(Version difference data)
----------

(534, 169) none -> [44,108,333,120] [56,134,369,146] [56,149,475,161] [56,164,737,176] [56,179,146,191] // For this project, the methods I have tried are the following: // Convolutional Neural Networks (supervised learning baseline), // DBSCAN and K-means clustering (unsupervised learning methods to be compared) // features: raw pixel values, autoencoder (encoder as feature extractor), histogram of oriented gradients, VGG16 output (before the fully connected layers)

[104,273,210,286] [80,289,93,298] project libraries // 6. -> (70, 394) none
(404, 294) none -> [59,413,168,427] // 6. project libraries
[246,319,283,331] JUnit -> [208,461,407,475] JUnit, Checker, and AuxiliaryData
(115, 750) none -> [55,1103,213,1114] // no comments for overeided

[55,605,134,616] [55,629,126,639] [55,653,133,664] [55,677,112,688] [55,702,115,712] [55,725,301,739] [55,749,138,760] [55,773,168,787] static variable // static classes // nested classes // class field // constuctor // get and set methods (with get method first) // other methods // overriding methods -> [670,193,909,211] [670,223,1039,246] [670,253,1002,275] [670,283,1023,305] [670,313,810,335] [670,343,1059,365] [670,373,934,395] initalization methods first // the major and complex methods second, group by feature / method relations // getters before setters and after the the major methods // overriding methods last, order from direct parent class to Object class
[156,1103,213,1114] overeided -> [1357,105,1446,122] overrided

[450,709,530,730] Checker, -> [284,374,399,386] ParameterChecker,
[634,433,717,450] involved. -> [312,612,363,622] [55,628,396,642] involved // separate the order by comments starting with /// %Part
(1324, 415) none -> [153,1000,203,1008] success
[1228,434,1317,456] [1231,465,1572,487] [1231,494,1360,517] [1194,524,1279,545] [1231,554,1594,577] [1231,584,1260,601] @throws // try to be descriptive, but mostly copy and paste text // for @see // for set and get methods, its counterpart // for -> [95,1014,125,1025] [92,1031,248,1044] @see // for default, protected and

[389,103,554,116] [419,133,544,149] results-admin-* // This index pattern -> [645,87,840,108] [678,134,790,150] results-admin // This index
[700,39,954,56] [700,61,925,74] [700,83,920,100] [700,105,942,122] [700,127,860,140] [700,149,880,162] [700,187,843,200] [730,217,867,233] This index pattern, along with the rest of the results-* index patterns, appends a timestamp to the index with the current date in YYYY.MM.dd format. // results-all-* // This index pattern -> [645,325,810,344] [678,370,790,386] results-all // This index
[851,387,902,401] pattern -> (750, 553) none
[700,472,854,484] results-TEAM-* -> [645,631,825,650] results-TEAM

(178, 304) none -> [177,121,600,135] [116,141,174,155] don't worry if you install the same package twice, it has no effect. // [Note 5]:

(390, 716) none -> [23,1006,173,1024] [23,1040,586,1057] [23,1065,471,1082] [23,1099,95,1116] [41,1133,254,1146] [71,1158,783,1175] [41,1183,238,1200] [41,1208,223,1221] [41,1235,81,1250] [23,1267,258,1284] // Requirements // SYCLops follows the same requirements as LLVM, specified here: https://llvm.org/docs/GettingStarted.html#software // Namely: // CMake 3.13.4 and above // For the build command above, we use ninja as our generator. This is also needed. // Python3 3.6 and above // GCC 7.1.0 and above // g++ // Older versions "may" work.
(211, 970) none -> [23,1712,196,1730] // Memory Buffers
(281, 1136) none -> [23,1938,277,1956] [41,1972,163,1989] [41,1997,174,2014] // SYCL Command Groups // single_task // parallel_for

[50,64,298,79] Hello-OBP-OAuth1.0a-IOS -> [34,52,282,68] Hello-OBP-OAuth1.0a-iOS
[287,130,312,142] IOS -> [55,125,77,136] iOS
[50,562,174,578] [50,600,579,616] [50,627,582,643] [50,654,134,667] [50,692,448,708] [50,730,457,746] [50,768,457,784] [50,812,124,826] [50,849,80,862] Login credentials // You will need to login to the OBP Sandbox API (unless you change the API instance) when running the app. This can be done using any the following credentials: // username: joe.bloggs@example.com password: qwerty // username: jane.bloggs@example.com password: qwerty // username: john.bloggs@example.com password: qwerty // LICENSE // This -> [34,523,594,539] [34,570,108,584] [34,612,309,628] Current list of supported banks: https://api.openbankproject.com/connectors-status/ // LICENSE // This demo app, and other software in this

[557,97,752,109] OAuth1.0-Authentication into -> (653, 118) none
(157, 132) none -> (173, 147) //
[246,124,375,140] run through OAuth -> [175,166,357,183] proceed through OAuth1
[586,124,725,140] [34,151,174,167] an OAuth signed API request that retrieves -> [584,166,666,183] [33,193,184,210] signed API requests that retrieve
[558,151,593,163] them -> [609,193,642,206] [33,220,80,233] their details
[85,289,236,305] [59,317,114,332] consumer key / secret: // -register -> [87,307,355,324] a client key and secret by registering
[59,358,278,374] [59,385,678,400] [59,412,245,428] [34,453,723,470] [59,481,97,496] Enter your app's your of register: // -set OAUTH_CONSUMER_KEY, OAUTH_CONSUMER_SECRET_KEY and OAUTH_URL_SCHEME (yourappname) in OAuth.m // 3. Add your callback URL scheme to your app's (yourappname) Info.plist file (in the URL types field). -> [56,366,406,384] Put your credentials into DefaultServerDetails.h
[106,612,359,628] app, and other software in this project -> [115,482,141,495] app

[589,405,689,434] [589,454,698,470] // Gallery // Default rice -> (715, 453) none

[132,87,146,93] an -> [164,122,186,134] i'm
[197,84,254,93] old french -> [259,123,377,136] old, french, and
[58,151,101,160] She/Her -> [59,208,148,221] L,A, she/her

----------

Task item: Tell how many lines above contain the word "pattern". Nothing but the number is needed.

Answer: 3